FRENEMY

41.5K 714 14
                                    

Motor ninja berwarna merah itu melaju kencang membelah jalan di kota Jakarta. Beberapa sumpah serapah dan makian keluar dari mulut pengendara jalan yang lainnya. Aksi ngebut si pengendara motor ninja tersebut bahkan hampir memakan korban. Seorang pelajar SMP yang hendak menyebrang jalan hampir saja tertabrak oleh motor ninja tersebut, setelah sebelumnya si pengendara mengerem motornya dengan cepat hingga menimbulkan bunyi berdecit yang keras. Kemudian, si pengendara motor membuka kaca helm-nya dan menatap pelajar SMP itu dengan tatapan kesal.

            “Nyebrang jalan liat-liat, dong!” serunya. Detik berikutnya, dia menutup lagi kaca helm-nya dan kembali menjalankan motor ninjanya dengan kencang. Si pelajar SMP tersebut hanya bisa melongo di tempat dan mengelus dada.

            Tidak mudah sebenarnya, mengendarai motor besar seperti motor ninja di tengah suasana jalan kota Jakarta yang sedang macet seperti saat ini. Hari ini hari Senin. Hari dimana semua pelajar, mahasiswa, karyawan kantor, pejabat, menteri, dan lain sebagainya memulai aktivitas mereka. Hari Senin adalah hari yang membuat semua orang menjadi kesal karena harus berangkat lebih awal agar tidak terjebak macet. Termasuk si pengendara motor ninja tersebut. Dia harus mengontrol emosinya karena tidak bisa bergerak kemanapun. Akses untuk keluar dari kemacetan ini tidak ada sama sekali. Nol persen! Dengan jengkel, si pengendara motor melepas helm-nya dan menaruhnya si stang motornya.

            “Sial!” umpatnya. Diraihnya ponsel yang berada di saku celana jeans-nya dan dicarinya nama seseorang di buku telepon ponselnya. Dia sama sekali tidak sadar bahwa dua orang perempuan yang berada didalam mobil sedan di sebelah kanan motornya dan seorang perempuan yang berada didalam mobil Jazz di sebelah kiri motornya sedang menatap ke arahnya tanpa berkedip.

            “Halo?”

            “Zo, dosen udah dateng?” tanya si pengendara motor ninja tersebut tanpa basa-basi. Orang di ujung telepon sana mengerutkan kening ketika mendengar pertanyaan tersebut.

            “Apa? Ini siapa?”

            “Ck! Elo... ini gue!”

            “Gue? Gue siapa?”

            “Reynald!”

            Terdengar tawa di ujung sana. Laki-laki yang bernama Reynald itu mengerutkan kening dan mendengus kesal. “Kenzo! Gue nggak lagi ngelawak! Gue nanya, dosen udah dateng atau belum?”

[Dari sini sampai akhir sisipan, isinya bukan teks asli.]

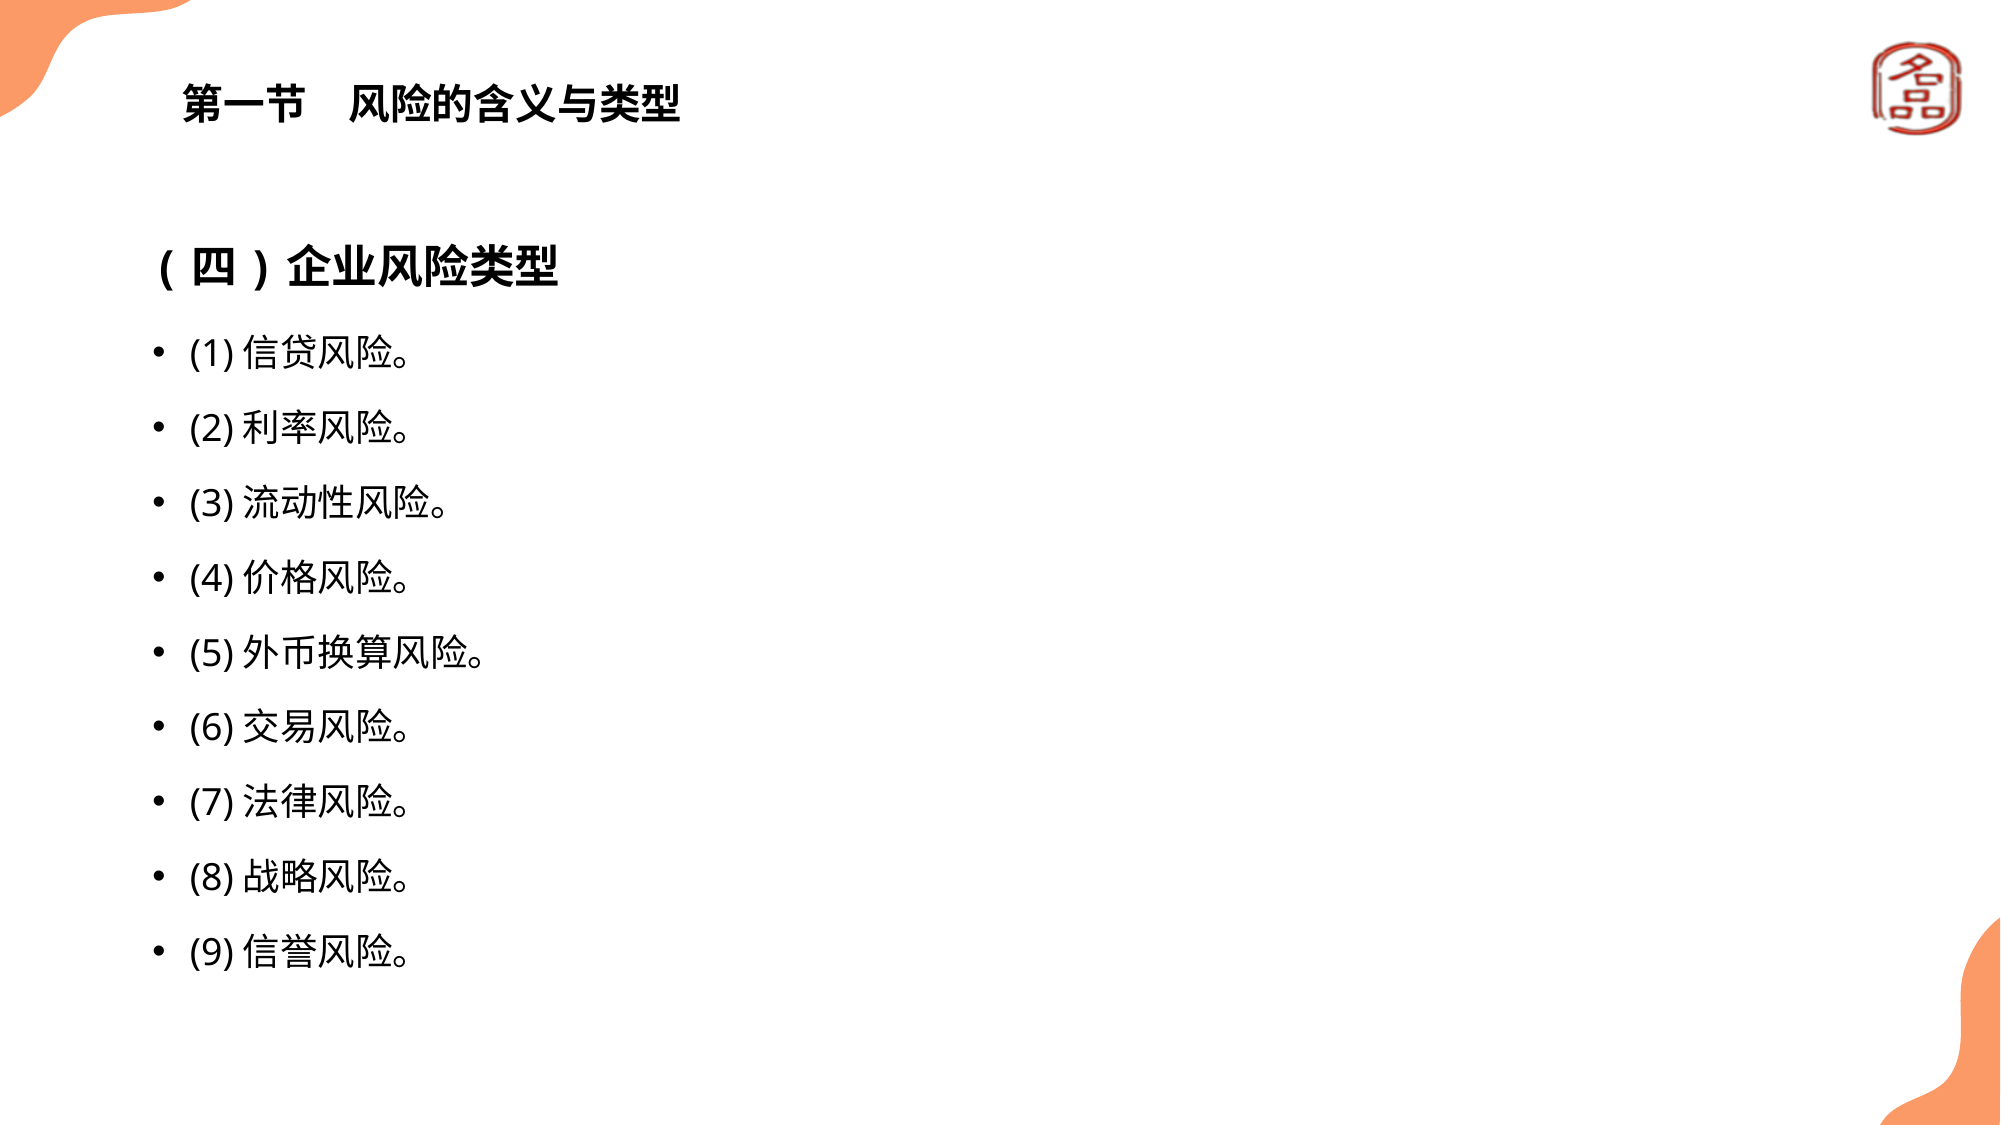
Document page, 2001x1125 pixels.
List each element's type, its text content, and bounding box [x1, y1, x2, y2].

list (四)企业风险类型 (1)信贷风险。 (2)利率风险。 (3)流动性风险。 (4)价格风险。 (5)外币换算风险。 (6)交易风险。 (7)法律风险。 (8)战略风险。 (9)信誉风险。 [137, 217, 1863, 1031]
picture [1861, 10, 1990, 147]
title 第一节 风险的含义与类型 [137, 60, 1863, 152]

            “Maaf, Rey, maaf... soalnya nomor lo nggak terdaftar di ponsel gue. Lo ganti nomor, ya?”

            Reynald menggeram kesal dan memutar kedua bola matanya. Ketika dia tidak sengaja menoleh ke kanan, ke arah mobil sedan yang berada di sebelahnya, Reynald menaikkan satu alisnya. Kedua perempuan yang berada didalam mobil sedan tersebut menatap ke arahnya sambil tersenyum penuh makna.

            Reynald balas tersenyum aneh dan memutar kepalanya ke kiri. Ke arah mobil Jazz yang berada di sebelahnya juga. Pemandangan yang sama seperti yang berada di sebelah kanannya. Seorang perempuan dengan setelan kantor sedang menatap ke arahnya sambil mengedipkan sebelah matanya, membuat Reynald seketika bergidik ngeri.

            “Nggak penting gue ganti nomor atau nggak, Zo...,” balas Reynald menahan emosi. Dia berusaha untuk tidak melirik ke kanan maupun ke kiri. Tatapannya kini hanya terfokus ke depan. Ke arah jalanan yang masih saja padat karena kemacetan yang sangat parah dan tidak ada tanda-tanda kendaraan akan bergerak sama sekali. “Gue cuma butuh jawaban lo sekarang juga! Dosen udah dateng apa belum? Gue kejebak macet ini!”

            “Belum,” jawab Kenzo singkat sambil tersenyum geli di kelasnya. Terbayang di benaknya wajah kesal Reynald karena kemacetan yang dialaminya saat ini. Reynald sangat anti dengan kata macet. Dia akan terus cemberut dan marah-marah tidak jelas apabila dia terjebak dalam kemacetan.